Work request →
Down to the last character, repeat the entries beneath this task.

____

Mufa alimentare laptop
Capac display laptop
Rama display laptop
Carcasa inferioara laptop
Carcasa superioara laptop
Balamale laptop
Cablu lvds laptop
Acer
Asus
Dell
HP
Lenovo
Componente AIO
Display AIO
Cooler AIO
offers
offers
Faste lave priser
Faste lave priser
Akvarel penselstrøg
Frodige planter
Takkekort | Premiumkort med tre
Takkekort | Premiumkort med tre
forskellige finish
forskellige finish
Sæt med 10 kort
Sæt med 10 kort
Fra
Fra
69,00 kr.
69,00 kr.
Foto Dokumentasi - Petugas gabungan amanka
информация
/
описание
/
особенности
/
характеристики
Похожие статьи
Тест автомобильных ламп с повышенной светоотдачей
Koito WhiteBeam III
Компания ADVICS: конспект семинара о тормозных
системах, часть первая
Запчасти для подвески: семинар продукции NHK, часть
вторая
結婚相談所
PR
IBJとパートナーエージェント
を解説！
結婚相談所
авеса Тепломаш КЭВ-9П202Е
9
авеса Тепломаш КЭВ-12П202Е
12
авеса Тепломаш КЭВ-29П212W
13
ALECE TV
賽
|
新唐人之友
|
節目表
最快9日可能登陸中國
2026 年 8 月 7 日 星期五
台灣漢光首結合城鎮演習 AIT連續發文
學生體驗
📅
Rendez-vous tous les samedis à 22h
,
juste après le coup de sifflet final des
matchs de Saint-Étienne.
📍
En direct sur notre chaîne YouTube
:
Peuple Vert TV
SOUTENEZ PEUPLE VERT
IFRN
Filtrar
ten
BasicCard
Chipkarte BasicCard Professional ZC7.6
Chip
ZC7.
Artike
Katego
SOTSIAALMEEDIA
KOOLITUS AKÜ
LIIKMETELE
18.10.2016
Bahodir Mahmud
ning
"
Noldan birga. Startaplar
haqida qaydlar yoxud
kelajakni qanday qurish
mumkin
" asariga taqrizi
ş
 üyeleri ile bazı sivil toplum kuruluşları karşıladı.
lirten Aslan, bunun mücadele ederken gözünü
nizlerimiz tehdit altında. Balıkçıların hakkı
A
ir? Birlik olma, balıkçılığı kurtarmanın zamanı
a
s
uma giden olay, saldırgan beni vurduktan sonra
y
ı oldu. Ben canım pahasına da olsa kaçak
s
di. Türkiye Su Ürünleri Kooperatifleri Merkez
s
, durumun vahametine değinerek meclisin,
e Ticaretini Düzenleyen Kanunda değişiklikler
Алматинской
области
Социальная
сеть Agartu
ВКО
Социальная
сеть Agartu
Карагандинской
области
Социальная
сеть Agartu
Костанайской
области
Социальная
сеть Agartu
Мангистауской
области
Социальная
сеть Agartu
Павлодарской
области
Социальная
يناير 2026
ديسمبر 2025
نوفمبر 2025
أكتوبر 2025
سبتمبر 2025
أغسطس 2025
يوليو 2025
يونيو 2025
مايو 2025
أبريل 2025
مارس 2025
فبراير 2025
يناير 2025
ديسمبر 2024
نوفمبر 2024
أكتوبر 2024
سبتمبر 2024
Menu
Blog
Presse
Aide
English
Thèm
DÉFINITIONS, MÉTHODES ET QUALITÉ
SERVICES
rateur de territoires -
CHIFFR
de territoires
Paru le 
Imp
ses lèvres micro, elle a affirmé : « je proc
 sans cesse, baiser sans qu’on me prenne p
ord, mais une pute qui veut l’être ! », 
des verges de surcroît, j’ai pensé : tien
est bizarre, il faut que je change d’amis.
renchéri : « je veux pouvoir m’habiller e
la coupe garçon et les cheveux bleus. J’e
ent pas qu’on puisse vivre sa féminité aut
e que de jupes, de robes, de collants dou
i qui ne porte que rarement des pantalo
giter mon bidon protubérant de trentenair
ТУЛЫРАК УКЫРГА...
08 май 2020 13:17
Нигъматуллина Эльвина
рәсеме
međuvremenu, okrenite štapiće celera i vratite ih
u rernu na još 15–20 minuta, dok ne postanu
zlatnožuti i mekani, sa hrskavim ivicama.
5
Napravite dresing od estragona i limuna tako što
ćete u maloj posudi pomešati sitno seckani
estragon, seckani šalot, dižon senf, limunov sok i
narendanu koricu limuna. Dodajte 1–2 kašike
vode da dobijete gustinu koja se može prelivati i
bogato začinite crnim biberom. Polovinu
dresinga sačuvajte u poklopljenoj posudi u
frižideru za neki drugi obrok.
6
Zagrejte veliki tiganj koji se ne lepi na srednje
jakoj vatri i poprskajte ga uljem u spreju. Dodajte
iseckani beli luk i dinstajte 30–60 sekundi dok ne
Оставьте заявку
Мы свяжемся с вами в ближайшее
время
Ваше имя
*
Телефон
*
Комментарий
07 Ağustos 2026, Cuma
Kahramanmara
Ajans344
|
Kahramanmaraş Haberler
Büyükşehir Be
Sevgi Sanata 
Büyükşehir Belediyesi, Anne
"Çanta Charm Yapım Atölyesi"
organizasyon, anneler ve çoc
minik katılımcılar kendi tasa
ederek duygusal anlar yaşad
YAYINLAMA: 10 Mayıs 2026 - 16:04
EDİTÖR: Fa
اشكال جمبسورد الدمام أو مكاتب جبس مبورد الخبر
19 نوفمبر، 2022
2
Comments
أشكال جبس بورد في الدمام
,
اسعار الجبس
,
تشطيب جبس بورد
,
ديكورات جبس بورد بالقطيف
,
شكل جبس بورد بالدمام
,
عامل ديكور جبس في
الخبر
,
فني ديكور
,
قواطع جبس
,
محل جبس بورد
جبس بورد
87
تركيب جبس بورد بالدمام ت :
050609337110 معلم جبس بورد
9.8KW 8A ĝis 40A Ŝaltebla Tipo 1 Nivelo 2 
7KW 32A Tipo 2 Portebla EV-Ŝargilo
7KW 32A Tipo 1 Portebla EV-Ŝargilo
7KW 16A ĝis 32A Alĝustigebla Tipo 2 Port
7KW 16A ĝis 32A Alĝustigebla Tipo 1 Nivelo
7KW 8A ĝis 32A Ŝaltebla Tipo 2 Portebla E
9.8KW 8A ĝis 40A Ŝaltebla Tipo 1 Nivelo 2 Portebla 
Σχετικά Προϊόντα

____

The completed task →
Mufa alimentare laptop
Capac display laptop
Rama display laptop
Carcasa inferioara laptop
Carcasa superioara laptop
Balamale laptop
Cablu lvds laptop
Acer
Asus
Dell
HP
Lenovo
Componente AIO
Display AIO
Cooler AIO
offers
offers
Faste lave priser
Faste lave priser
Akvarel penselstrøg
Frodige planter
Takkekort | Premiumkort med tre
Takkekort | Premiumkort med tre
forskellige finish
forskellige finish
Sæt med 10 kort
Sæt med 10 kort
Fra
Fra
69,00 kr.
69,00 kr.
Foto Dokumentasi - Petugas gabungan amanka
информация
/
описание
/
особенности
/
характеристики
Похожие статьи
Тест автомобильных ламп с повышенной светоотдачей
Koito WhiteBeam III
Компания ADVICS: конспект семинара о тормозных
системах, часть первая
Запчасти для подвески: семинар продукции NHK, часть
вторая
結婚相談所
PR
IBJとパートナーエージェント
を解説！
結婚相談所
авеса Тепломаш КЭВ-9П202Е
9
авеса Тепломаш КЭВ-12П202Е
12
авеса Тепломаш КЭВ-29П212W
13
ALECE TV
賽
|
新唐人之友
|
節目表
最快9日可能登陸中國
2026 年 8 月 7 日 星期五
台灣漢光首結合城鎮演習 AIT連續發文
學生體驗
📅
Rendez-vous tous les samedis à 22h
,
juste après le coup de sifflet final des
matchs de Saint-Étienne.
📍
En direct sur notre chaîne YouTube
:
Peuple Vert TV
SOUTENEZ PEUPLE VERT
IFRN
Filtrar
ten
BasicCard
Chipkarte BasicCard Professional ZC7.6
Chip
ZC7.
Artike
Katego
SOTSIAALMEEDIA
KOOLITUS AKÜ
LIIKMETELE
18.10.2016
Bahodir Mahmud
ning
"
Noldan birga. Startaplar
haqida qaydlar yoxud
kelajakni qanday qurish
mumkin
" asariga taqrizi
ş
 üyeleri ile bazı sivil toplum kuruluşları karşıladı.
lirten Aslan, bunun mücadele ederken gözünü
nizlerimiz tehdit altında. Balıkçıların hakkı
A
ir? Birlik olma, balıkçılığı kurtarmanın zamanı
a
s
uma giden olay, saldırgan beni vurduktan sonra
y
ı oldu. Ben canım pahasına da olsa kaçak
s
di. Türkiye Su Ürünleri Kooperatifleri Merkez
s
, durumun vahametine değinerek meclisin,
e Ticaretini Düzenleyen Kanunda değişiklikler
Алматинской
области
Социальная
сеть Agartu
ВКО
Социальная
сеть Agartu
Карагандинской
области
Социальная
сеть Agartu
Костанайской
области
Социальная
сеть Agartu
Мангистауской
области
Социальная
сеть Agartu
Павлодарской
области
Социальная
يناير 2026
ديسمبر 2025
نوفمبر 2025
أكتوبر 2025
سبتمبر 2025
أغسطس 2025
يوليو 2025
يونيو 2025
مايو 2025
أبريل 2025
مارس 2025
فبراير 2025
يناير 2025
ديسمبر 2024
نوفمبر 2024
أكتوبر 2024
سبتمبر 2024
Menu
Blog
Presse
Aide
English
Thèm
DÉFINITIONS, MÉTHODES ET QUALITÉ
SERVICES
rateur de territoires -
CHIFFR
de territoires
Paru le 
Imp
ses lèvres micro, elle a affirmé : « je proc
 sans cesse, baiser sans qu’on me prenne p
ord, mais une pute qui veut l’être ! », 
des verges de surcroît, j’ai pensé : tien
est bizarre, il faut que je change d’amis.
renchéri : « je veux pouvoir m’habiller e
la coupe garçon et les cheveux bleus. J’e
ent pas qu’on puisse vivre sa féminité aut
e que de jupes, de robes, de collants dou
i qui ne porte que rarement des pantalo
giter mon bidon protubérant de trentenair
ТУЛЫРАК УКЫРГА...
08 май 2020 13:17
Нигъматуллина Эльвина
рәсеме
međuvremenu, okrenite štapiće celera i vratite ih
u rernu na još 15–20 minuta, dok ne postanu
zlatnožuti i mekani, sa hrskavim ivicama.
5
Napravite dresing od estragona i limuna tako što
ćete u maloj posudi pomešati sitno seckani
estragon, seckani šalot, dižon senf, limunov sok i
narendanu koricu limuna. Dodajte 1–2 kašike
vode da dobijete gustinu koja se može prelivati i
bogato začinite crnim biberom. Polovinu
dresinga sačuvajte u poklopljenoj posudi u
frižideru za neki drugi obrok.
6
Zagrejte veliki tiganj koji se ne lepi na srednje
jakoj vatri i poprskajte ga uljem u spreju. Dodajte
iseckani beli luk i dinstajte 30–60 sekundi dok ne
Оставьте заявку
Мы свяжемся с вами в ближайшее
время
Ваше имя
*
Телефон
*
Комментарий
07 Ağustos 2026, Cuma
Kahramanmara
Ajans344
|
Kahramanmaraş Haberler
Büyükşehir Be
Sevgi Sanata 
Büyükşehir Belediyesi, Anne
"Çanta Charm Yapım Atölyesi"
organizasyon, anneler ve çoc
minik katılımcılar kendi tasa
ederek duygusal anlar yaşad
YAYINLAMA: 10 Mayıs 2026 - 16:04
EDİTÖR: Fa
اشكال جمبسورد الدمام أو مكاتب جبس مبورد الخبر
19 نوفمبر، 2022
2
Comments
أشكال جبس بورد في الدمام
,
اسعار الجبس
,
تشطيب جبس بورد
,
ديكورات جبس بورد بالقطيف
,
شكل جبس بورد بالدمام
,
عامل ديكور جبس في
الخبر
,
فني ديكور
,
قواطع جبس
,
محل جبس بورد
جبس بورد
87
تركيب جبس بورد بالدمام ت :
050609337110 معلم جبس بورد
9.8KW 8A ĝis 40A Ŝaltebla Tipo 1 Nivelo 2 
7KW 32A Tipo 2 Portebla EV-Ŝargilo
7KW 32A Tipo 1 Portebla EV-Ŝargilo
7KW 16A ĝis 32A Alĝustigebla Tipo 2 Port
7KW 16A ĝis 32A Alĝustigebla Tipo 1 Nivelo
7KW 8A ĝis 32A Ŝaltebla Tipo 2 Portebla E
9.8KW 8A ĝis 40A Ŝaltebla Tipo 1 Nivelo 2 Portebla 
Σχετικά Προϊόντα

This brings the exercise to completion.